Search the records for the word "input" and pick out every line that has it.

========================

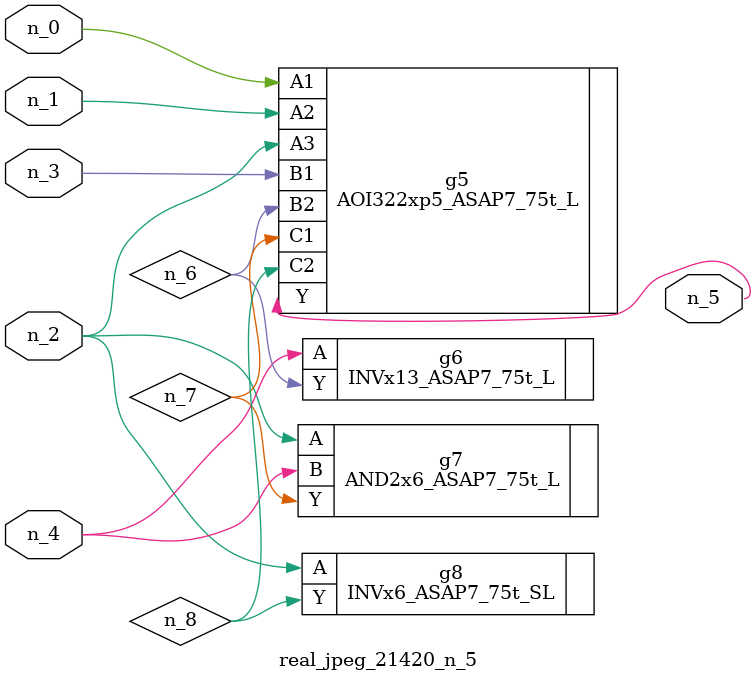
<source format=v>
module real_jpeg_21420_n_5 (n_4, n_0, n_1, n_2, n_3, n_5);

input n_4;
input n_0;
input n_1;
input n_2;
input n_3;

output n_5;

wire n_8;
wire n_6;
wire n_7;

AOI322xp5_ASAP7_75t_L g5 ( 
.A1(n_0),
.A2(n_1),
.A3(n_2),
.B1(n_3),
.B2(n_6),
.C1(n_7),
.C2(n_8),
.Y(n_5)
);

AND2x6_ASAP7_75t_L g7 ( 
.A(n_2),
.B(n_4),
.Y(n_7)
);

INVx6_ASAP7_75t_SL g8 ( 
.A(n_2),
.Y(n_8)
);

INVx13_ASAP7_75t_L g6 ( 
.A(n_4),
.Y(n_6)
);


endmodule
</source>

========================

**Written response**
input n_4;
input n_0;
input n_1;
input n_2;
input n_3;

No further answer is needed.